Regarding the losses that closed on Friday, Kramer said: “The uptrend was impressive nearby, but it could be as easy on the short covering heels as it was on the buy side.”

The downturn came as two popular companies saw their shares fall after splitting: Apple Paul AAPL,
+ 0.06%
And Tesla TSLA,
+ 2.78%.

Tesla has ranked among the highest flyers in recent months and some have seen it as a gauge of sentiment in the overall markets.

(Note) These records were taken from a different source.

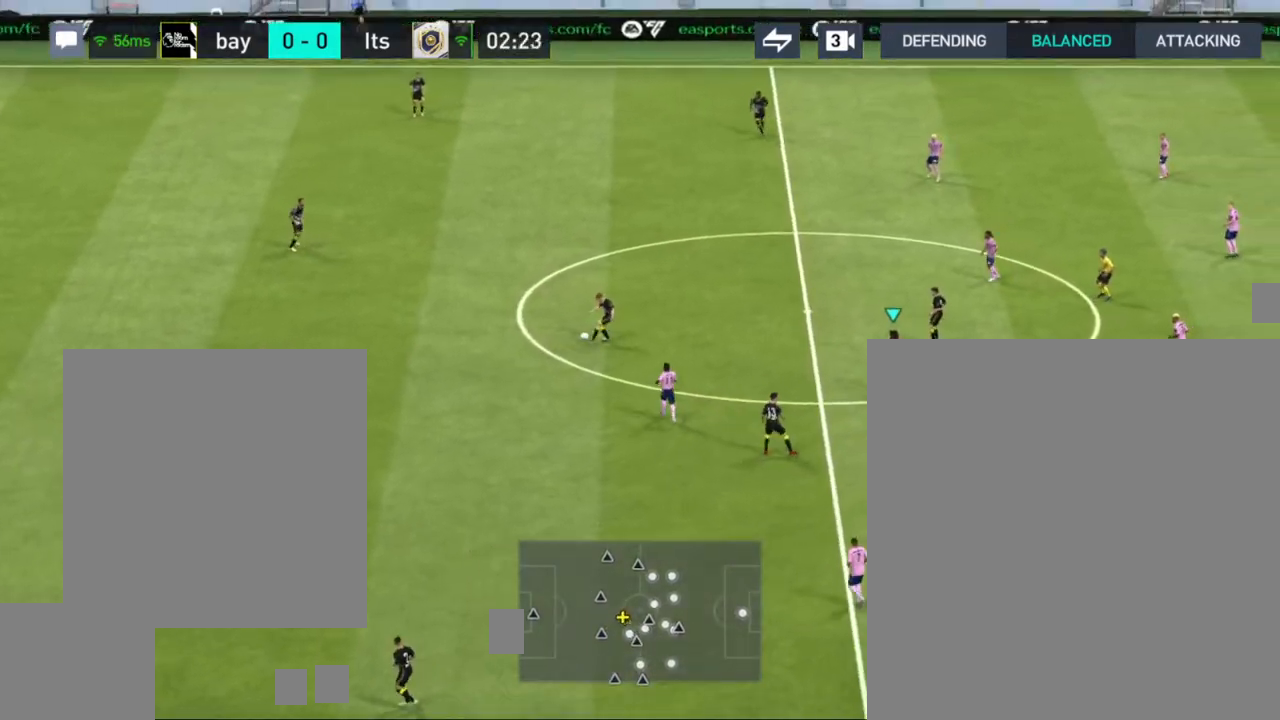
{"buttons": ["CROSS"], "left_stick": "up-left", "right_stick": "center", "events": [[367, "left_stick", "up-left"], [400, "CROSS", "down"]]}
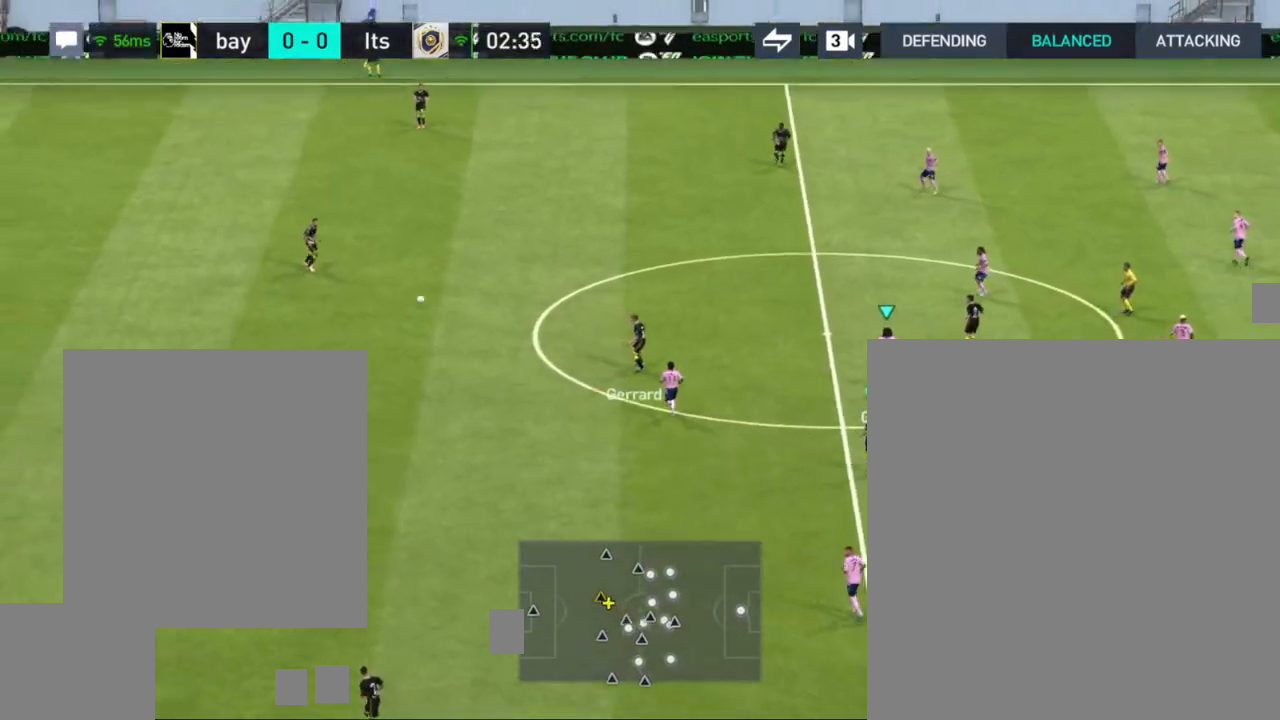
{"buttons": [], "left_stick": "up-left", "right_stick": "center", "events": [[33, "CROSS", "up"]]}
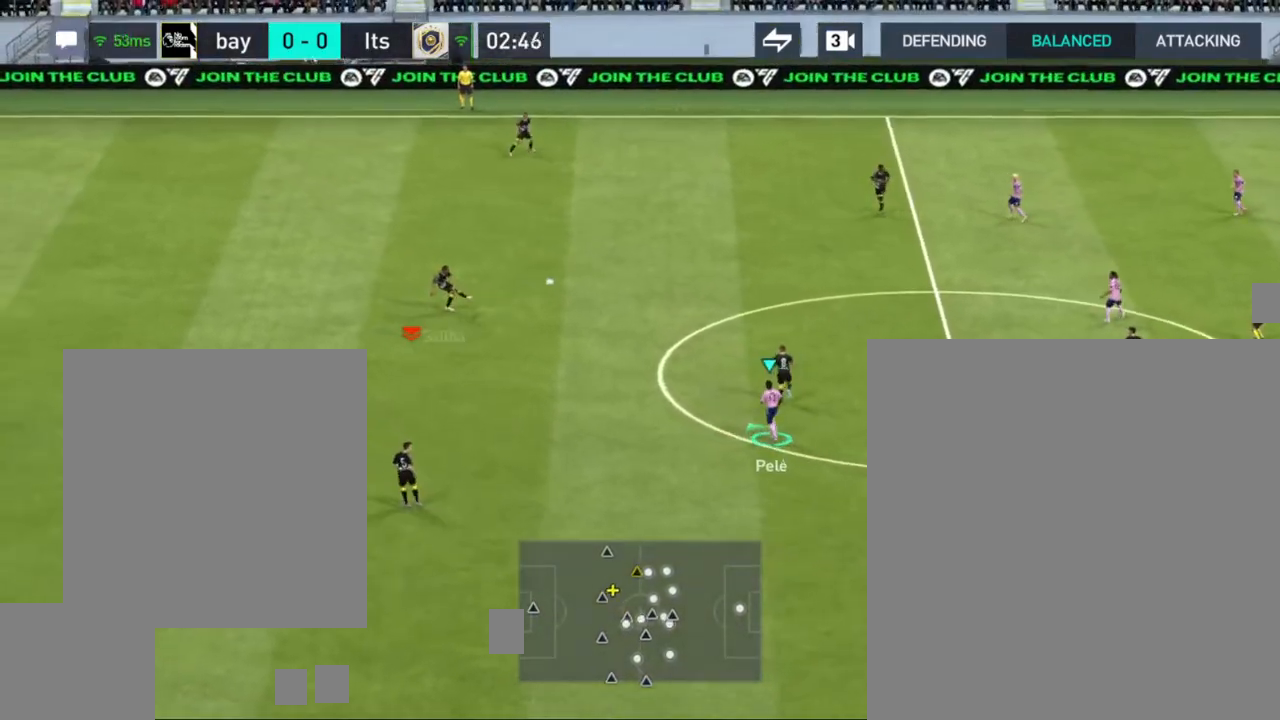
{"buttons": [], "left_stick": "up-left", "right_stick": "center", "events": [[167, "left_stick", "up"], [400, "left_stick", "up-left"]]}
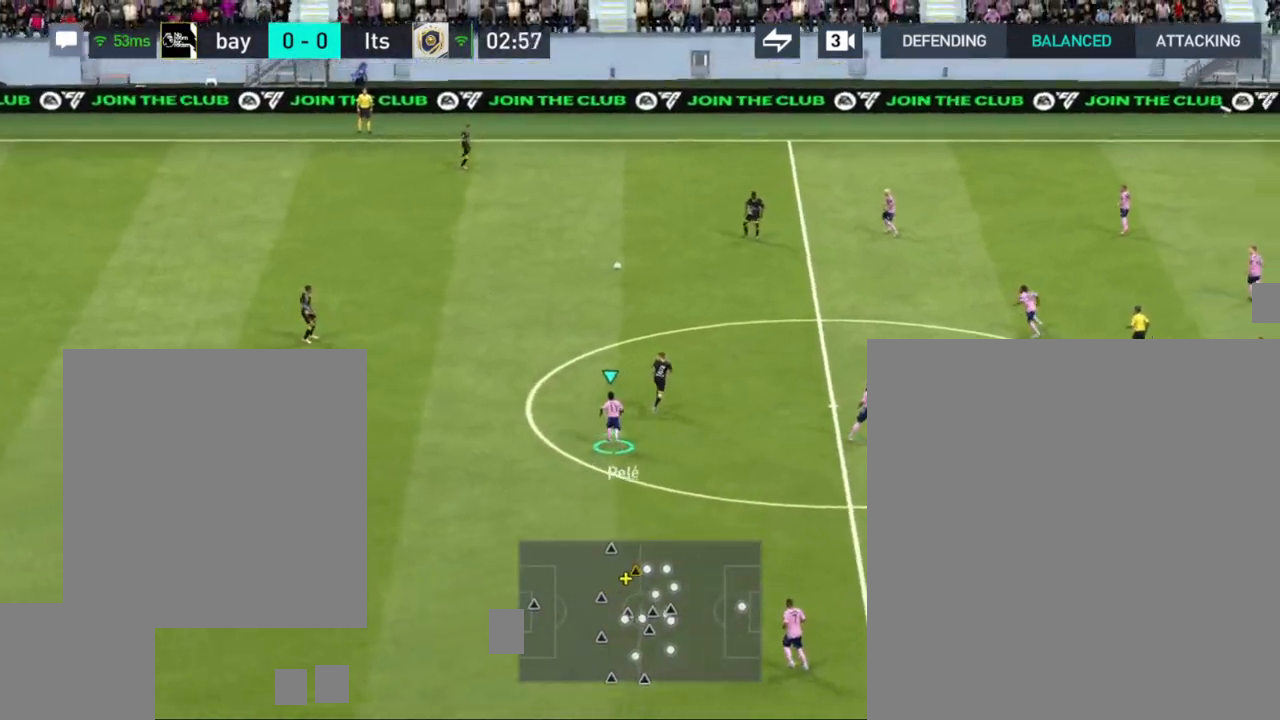
{"buttons": [], "left_stick": "center", "right_stick": "center", "events": [[17, "CROSS", "down"], [167, "CROSS", "up"], [200, "left_stick", "center"]]}
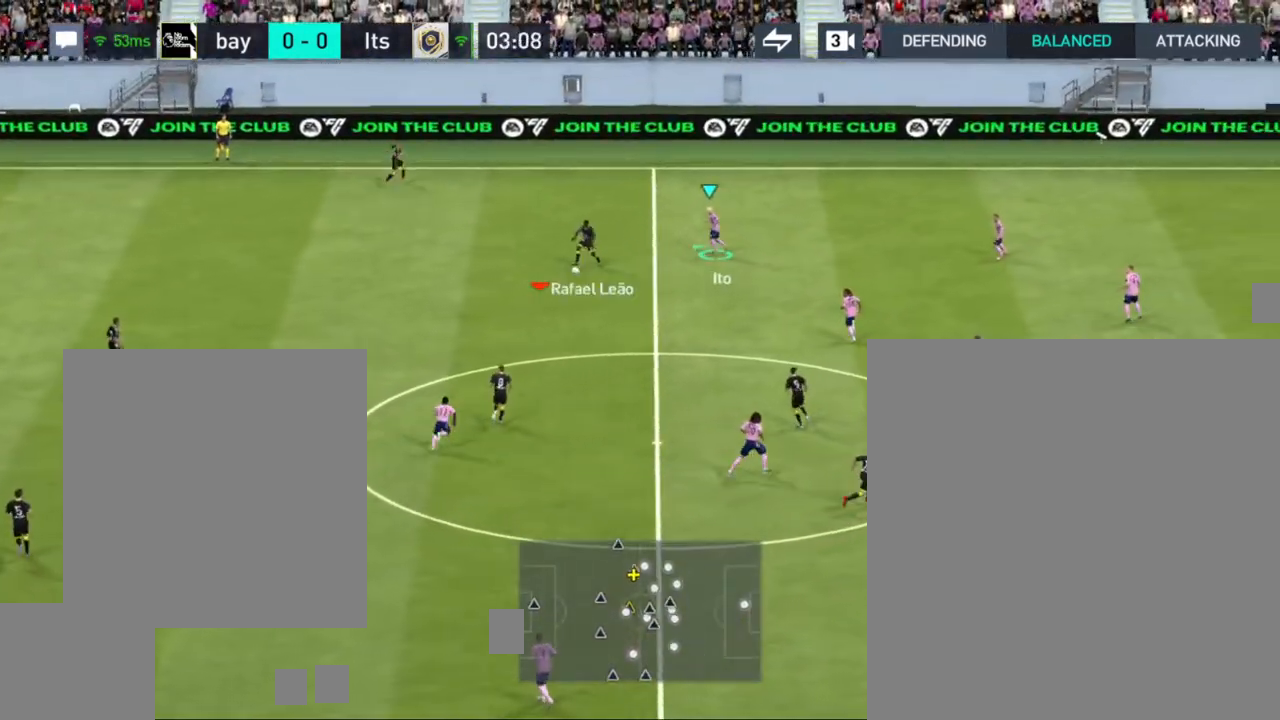
{"buttons": [], "left_stick": "up", "right_stick": "center", "events": [[500, "left_stick", "up"]]}
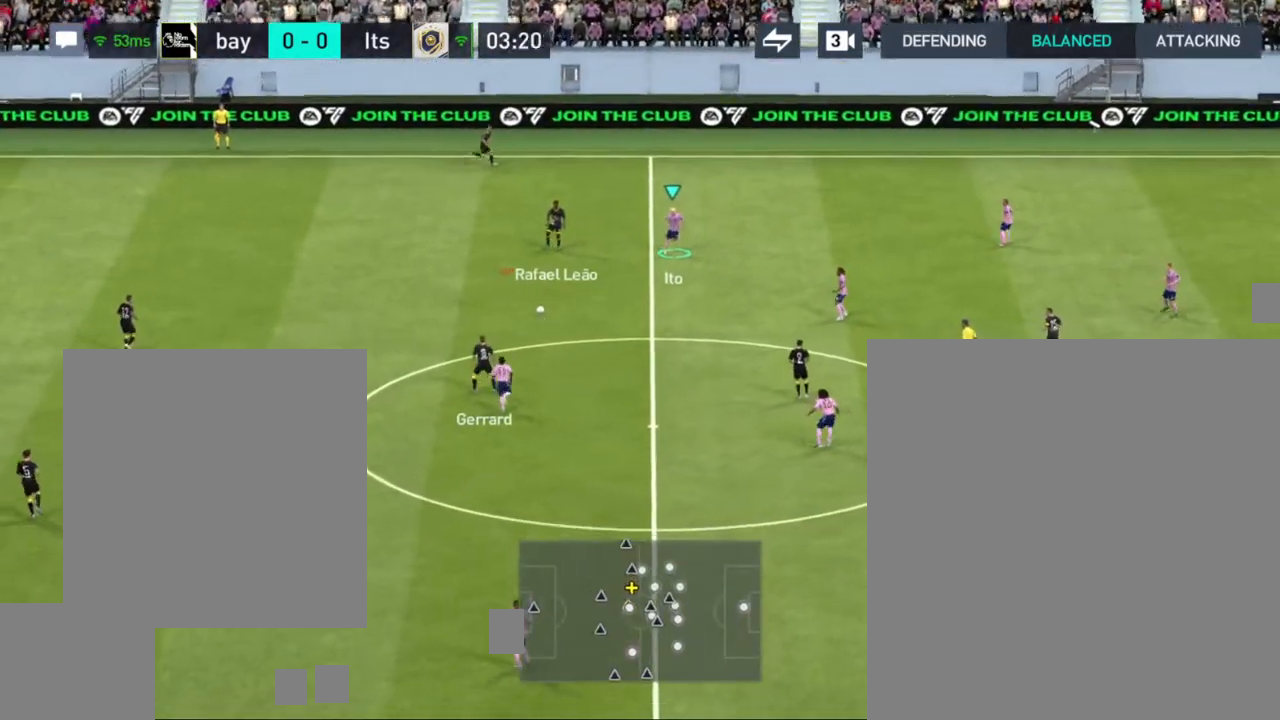
{"buttons": [], "left_stick": "up", "right_stick": "center", "events": [[267, "CROSS", "down"], [400, "CROSS", "up"]]}
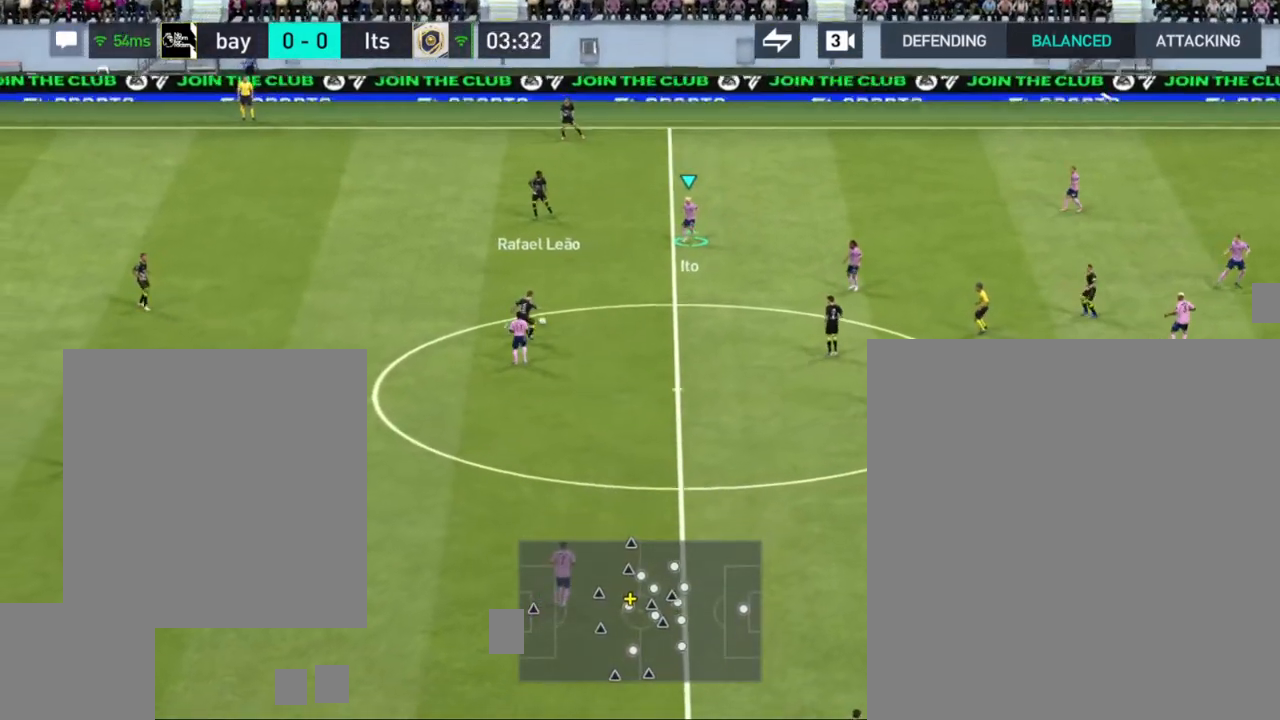
{"buttons": [], "left_stick": "up", "right_stick": "center", "events": []}
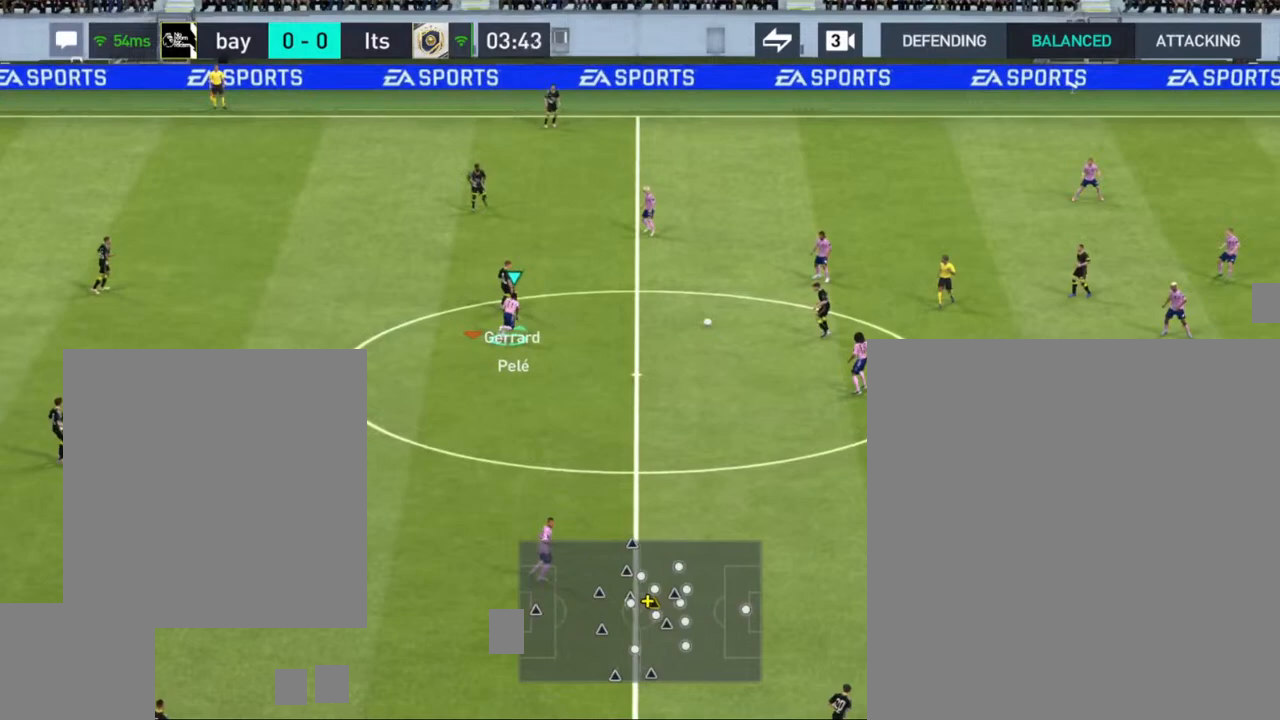
{"buttons": [], "left_stick": "up-right", "right_stick": "center", "events": [[150, "CROSS", "down"], [300, "CROSS", "up"], [383, "left_stick", "up-right"]]}
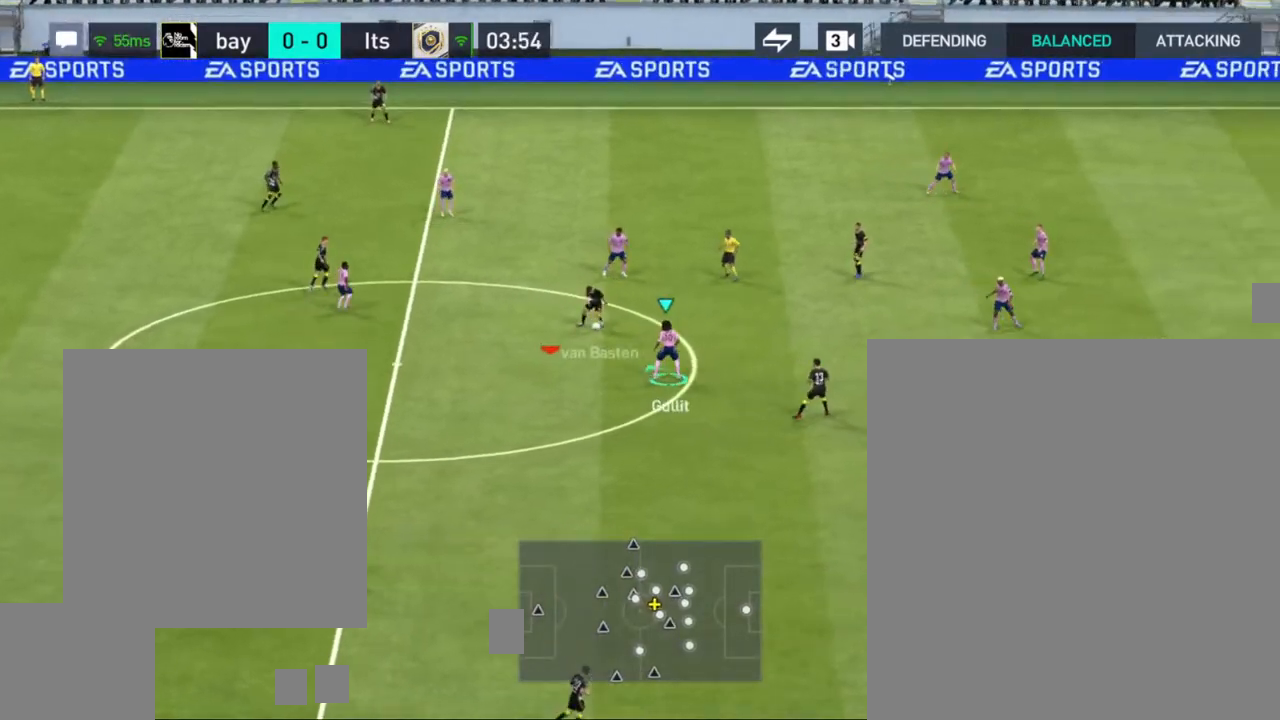
{"buttons": [], "left_stick": "down-right", "right_stick": "center", "events": [[17, "left_stick", "right"], [150, "left_stick", "down-right"]]}
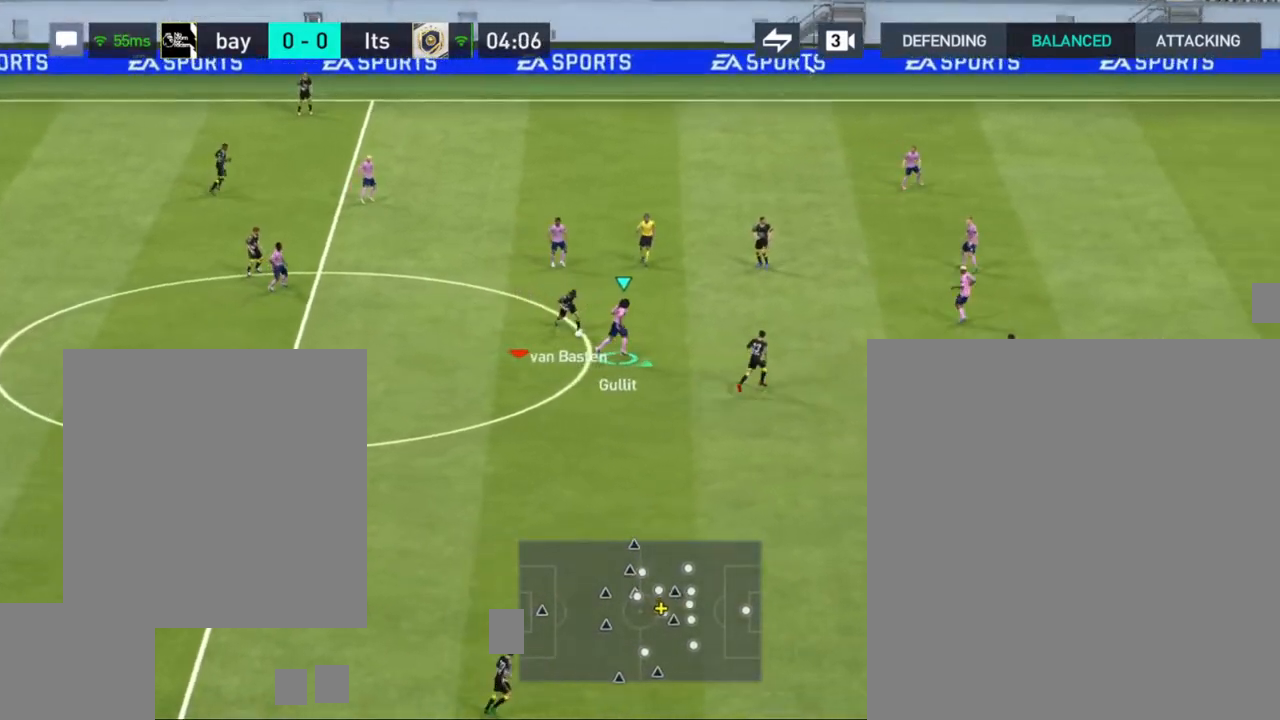
{"buttons": [], "left_stick": "down-right", "right_stick": "center", "events": []}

Its latest retreat is that the downturn has been pointed out by investors as a sign of market weakness.

On top of that, Tesla was not announced as a new entrant to the S&P 500 index late Friday night, which could put a pall on shares that lost about 20% from its top.

The way forward

Looking ahead, investors are turning to the Federal Reserve’s September 15-16 policy meeting, which could be important in clarifying when interest rates will be kept low, but if, if any, the central bank will implement a new quantitative easing.

In an interview with National Public Radio on Friday afternoon, Fed Chairman Jerome Powell said that as a good sign of economic growth, the labor market added 1.4 million jobs in August and the unemployment rate fell to 4% from 10.5%.

But he insisted progress was slowing: “We think it’s going to get harder from here,” Powell said.

Doubts that the government will soon provide a new round of monetary stimulus for jobless Americans have put little pressure on the Fed to reduce the impact on the economy from disruptions caused by the epidemic.

The role of the Fed may be the most important feature of whether it is able to continue to make stock market progress higher. It is now stable, there are many options for stocks, with long-running government bonds earning about 1% or less.